Jermaine O’Neal says Kentucky was right there at the top of his list coming out of high school, and for a moment it looked like he might end up in Lexington after the Wildcats’ 1996 national championship. But the former NBA All-Star says Rick Pitino’s blunt advice changed everything.
On the Str8 to Da League podcast, O’Neal said Kentucky was his first choice and that Pitino went all-in during the recruiting process, making several in-home visits with O’Neal and his family.
“I was going to go to Kentucky. Shout out to Rick Pitino, man.
Like he recruited me, and this was like the realest thing, man. My mother loved him, man.
She loved him,” O’Neal said.
What stuck with O’Neal was not just the recruiting pitch, but the honesty behind it. He said Pitino sat in the family living room and laid out the situation in plain terms, then told him the NBA was the better move.
“He was sitting in our living room, he came four times on visits, and he said, ‘Look, everything I know about you and your family, the struggles, the things you’re going through.’ He said, ‘We’re going to be good with you, or we’re going to be good without you.
Would love to have you, but you should go pro.’ That was the realest thing, bro.

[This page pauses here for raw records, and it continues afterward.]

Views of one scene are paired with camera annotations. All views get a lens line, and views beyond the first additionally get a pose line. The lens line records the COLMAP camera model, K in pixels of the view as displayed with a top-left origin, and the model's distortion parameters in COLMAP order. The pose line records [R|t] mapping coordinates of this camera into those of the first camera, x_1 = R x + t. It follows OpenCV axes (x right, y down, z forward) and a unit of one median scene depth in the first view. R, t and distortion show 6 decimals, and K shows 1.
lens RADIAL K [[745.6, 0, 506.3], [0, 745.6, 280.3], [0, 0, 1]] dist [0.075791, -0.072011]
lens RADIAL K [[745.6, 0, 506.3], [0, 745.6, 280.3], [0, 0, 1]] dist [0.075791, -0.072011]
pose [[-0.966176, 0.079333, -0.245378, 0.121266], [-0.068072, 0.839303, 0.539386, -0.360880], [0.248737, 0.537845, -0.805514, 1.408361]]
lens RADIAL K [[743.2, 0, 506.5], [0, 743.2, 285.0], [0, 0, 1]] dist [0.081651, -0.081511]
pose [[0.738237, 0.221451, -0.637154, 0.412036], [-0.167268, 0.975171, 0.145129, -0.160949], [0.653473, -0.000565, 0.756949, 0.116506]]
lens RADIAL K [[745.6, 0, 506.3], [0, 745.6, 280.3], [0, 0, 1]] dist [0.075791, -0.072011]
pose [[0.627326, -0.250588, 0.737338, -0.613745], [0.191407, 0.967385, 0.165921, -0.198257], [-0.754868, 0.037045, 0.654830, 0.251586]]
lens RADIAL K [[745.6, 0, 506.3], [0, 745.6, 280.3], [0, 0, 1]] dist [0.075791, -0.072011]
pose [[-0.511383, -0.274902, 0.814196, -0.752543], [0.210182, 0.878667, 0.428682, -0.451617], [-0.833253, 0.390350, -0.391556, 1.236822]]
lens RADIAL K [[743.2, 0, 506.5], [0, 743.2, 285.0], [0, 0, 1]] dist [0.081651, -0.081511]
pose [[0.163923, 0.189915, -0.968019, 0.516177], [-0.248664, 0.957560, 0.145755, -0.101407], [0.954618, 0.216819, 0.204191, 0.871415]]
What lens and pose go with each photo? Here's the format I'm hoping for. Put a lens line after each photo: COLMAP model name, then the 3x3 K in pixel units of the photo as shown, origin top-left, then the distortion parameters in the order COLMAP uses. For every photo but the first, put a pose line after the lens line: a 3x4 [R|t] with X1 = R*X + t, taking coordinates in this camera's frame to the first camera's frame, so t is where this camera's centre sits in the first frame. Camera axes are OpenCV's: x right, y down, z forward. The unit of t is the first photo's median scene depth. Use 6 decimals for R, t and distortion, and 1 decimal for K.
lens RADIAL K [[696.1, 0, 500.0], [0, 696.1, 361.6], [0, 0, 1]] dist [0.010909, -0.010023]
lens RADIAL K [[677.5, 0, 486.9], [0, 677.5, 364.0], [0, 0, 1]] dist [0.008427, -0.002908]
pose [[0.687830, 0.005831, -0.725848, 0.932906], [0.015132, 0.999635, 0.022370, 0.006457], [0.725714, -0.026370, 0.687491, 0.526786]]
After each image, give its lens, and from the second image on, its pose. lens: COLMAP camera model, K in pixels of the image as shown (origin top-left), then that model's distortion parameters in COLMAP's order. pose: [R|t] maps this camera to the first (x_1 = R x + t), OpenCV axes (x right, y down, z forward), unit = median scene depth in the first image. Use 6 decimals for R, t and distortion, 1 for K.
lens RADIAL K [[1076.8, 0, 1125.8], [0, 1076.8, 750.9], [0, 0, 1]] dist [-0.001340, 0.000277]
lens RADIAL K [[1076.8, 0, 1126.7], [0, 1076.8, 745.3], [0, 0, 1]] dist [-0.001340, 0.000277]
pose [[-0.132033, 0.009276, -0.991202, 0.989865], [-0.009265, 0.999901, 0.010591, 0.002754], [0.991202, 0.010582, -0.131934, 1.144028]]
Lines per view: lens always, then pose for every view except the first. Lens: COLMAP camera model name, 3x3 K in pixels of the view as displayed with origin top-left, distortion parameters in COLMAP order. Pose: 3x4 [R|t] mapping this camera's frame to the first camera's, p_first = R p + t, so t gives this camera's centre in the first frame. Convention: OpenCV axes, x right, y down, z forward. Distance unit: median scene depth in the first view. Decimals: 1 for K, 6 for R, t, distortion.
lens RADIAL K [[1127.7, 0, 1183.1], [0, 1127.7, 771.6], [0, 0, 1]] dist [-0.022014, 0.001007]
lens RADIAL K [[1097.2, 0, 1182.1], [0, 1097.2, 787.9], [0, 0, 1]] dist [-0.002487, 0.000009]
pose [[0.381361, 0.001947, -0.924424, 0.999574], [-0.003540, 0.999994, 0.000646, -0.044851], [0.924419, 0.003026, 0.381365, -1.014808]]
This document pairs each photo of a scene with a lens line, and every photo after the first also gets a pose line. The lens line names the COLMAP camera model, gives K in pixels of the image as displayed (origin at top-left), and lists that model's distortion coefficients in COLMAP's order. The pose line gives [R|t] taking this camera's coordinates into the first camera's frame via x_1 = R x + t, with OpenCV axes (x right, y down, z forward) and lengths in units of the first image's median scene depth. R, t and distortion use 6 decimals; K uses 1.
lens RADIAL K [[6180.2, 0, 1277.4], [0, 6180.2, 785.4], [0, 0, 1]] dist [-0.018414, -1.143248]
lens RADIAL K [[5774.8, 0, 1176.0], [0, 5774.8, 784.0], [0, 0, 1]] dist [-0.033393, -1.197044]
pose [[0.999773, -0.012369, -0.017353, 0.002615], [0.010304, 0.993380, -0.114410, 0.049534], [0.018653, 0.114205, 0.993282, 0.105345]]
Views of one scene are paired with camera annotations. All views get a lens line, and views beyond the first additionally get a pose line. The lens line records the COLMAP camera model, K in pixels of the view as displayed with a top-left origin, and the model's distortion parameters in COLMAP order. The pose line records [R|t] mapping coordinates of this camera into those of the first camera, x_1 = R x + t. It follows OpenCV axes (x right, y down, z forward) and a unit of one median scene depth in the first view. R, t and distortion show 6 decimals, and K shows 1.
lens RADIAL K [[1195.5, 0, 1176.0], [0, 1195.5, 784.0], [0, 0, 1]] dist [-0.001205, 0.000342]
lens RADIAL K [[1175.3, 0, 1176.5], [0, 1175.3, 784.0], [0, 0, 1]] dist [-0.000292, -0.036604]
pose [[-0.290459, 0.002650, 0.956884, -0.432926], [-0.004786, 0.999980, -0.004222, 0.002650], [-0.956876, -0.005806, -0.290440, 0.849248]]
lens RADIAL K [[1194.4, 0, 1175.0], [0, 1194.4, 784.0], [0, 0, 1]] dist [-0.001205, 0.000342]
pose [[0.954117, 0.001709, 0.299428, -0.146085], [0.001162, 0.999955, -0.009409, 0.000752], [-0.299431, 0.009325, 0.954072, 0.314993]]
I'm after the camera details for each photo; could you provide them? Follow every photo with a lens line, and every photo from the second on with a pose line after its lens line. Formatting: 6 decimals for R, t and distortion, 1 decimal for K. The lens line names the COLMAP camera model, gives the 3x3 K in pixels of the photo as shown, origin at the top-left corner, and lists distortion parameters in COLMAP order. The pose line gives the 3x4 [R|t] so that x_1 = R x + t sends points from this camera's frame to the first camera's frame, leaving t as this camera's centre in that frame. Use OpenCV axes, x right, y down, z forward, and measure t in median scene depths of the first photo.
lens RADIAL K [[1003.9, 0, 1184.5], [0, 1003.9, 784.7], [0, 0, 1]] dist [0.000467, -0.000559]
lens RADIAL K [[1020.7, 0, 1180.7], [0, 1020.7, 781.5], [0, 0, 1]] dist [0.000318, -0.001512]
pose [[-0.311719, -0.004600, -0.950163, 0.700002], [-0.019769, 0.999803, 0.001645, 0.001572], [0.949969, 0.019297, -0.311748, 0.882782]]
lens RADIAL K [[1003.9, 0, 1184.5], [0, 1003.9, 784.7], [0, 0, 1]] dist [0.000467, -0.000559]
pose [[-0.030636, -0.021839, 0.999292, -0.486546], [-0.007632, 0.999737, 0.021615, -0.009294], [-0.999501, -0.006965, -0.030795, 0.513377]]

When he said that, it made complete sense.”
O’Neal ultimately entered the 1996 NBA Draft and went No. 17 overall to the Portland Trail Blazers. He went on to play 18 seasons in the league, make six All-Star teams, earn three All-NBA Team honors, and finish with averages of 13.2 points and 7.2 rebounds over more than 1,000 games.
For Kentucky fans, it’s one more what-if to wonder about. For O’Neal, it was the moment a coach put honesty ahead of the recruiting win.